The Loja uprising was a short-lived insurrection in Loja, Andalucia in 1861 that is considered one of the earliest socialist uprisings in Spain.

==Overview==
===Background===
Andalucia in the mid-nineteenth century was a centre of republican resistance against the Bourbon reign of Queen Isabella II who had been queen regnant since 1833. The clandestine liberal Democratic Party, established in 1849, found significant support from labourers and peasants in rural Andalucia where there was widespread social inequality. Earlier Andalucian peasant revolts took place in El Arahal and Utrera in 1857 but these were not particularly political by nature.

===Uprising===
On 28 June 1861 Rafael Pérez del Álamo, a local blacksmith and leader in the Democratic Party, led 600 men to nearby Iznájar and took the town with little resistance. Pérez read a republican and socialist manifesto and encouraged local inhabitants to resist monarchist rule. The next day, Pérez mustered an army with upwards of 10,000 armed men and took Loja by force proclaiming a republic. Loja was especially symbolic as the hometown of conservative politician Ramón María Narváez who was one of the federal government's chief ministers, having served as prime minister on a number of occasions between 1844 and 1868. The insurgents led by Pérez proceeded to loot the royal estates in Loja and redistribute available lands to the lower classes.
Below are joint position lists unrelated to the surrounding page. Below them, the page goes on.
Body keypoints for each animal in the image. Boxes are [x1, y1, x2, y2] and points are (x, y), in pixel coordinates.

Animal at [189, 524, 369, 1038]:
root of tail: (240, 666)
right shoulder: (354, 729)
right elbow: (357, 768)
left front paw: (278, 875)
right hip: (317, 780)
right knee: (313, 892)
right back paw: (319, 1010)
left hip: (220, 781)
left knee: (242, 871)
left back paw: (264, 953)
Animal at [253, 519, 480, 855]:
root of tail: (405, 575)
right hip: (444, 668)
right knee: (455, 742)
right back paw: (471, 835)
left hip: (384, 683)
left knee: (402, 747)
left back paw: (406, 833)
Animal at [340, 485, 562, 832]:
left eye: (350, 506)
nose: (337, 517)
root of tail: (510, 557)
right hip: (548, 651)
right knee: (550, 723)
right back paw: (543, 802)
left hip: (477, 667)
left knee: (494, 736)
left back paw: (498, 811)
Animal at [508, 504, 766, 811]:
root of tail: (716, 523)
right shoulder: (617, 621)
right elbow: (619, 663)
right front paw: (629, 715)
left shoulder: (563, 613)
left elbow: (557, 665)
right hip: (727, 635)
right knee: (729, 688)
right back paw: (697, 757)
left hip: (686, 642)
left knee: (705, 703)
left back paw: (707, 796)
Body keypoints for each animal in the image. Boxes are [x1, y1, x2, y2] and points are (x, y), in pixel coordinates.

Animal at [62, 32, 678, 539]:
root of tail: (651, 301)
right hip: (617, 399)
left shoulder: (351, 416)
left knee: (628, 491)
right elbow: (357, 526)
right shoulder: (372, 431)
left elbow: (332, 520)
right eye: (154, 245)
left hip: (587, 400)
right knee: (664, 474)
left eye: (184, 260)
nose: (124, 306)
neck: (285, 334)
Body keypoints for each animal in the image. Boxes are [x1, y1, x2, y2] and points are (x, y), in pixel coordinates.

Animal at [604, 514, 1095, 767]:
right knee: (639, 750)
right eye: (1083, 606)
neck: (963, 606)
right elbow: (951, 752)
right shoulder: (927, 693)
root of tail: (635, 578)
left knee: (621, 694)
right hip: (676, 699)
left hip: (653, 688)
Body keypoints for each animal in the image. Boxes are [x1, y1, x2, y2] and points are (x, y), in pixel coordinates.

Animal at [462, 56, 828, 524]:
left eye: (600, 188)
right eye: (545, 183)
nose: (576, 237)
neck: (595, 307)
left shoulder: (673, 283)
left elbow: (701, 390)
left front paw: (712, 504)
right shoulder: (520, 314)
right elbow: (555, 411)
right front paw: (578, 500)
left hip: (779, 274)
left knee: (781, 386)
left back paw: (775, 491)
Similar uprisings took place in nearby locales Archidona and Alhama de Granada, in part aided by secret Carbonari societies and loosely inspired by Garibaldi's recent successes in Italy.

Pérez had hoped that the Loja uprising would inspire similar insurrections from Democratic Party members throughout Spain but a larger national revolution failed to materialize. The Captain General of Granada sent troops to retake Loja, and on 4 July 1861 defeated the rebel forces in a bloody battle. The remaining forces under Pérez fled to Alhama de Granada where it was decided to march on Granada itself in a last-ditch attempt to incite further insurrection. The rebel army was subsequently defeated at Pilas de Algaida and Pérez managed to escape to Madrid.

===Aftermath===
In the wake of the Loja uprising, Queen Isabella visited the region in 1862 in an effort to quell republican sedition by granting amnesty to all surviving insurrectionaries. While this temporarily extinguished revolutionary fervor, the Queen would be forced to abdicate only six years later during the Glorious Revolution at the beginning of the Sexenio Democrático. Loja would rise against the federal government again along with much of southern Spain during the radical Cantonal rebellion of 1873.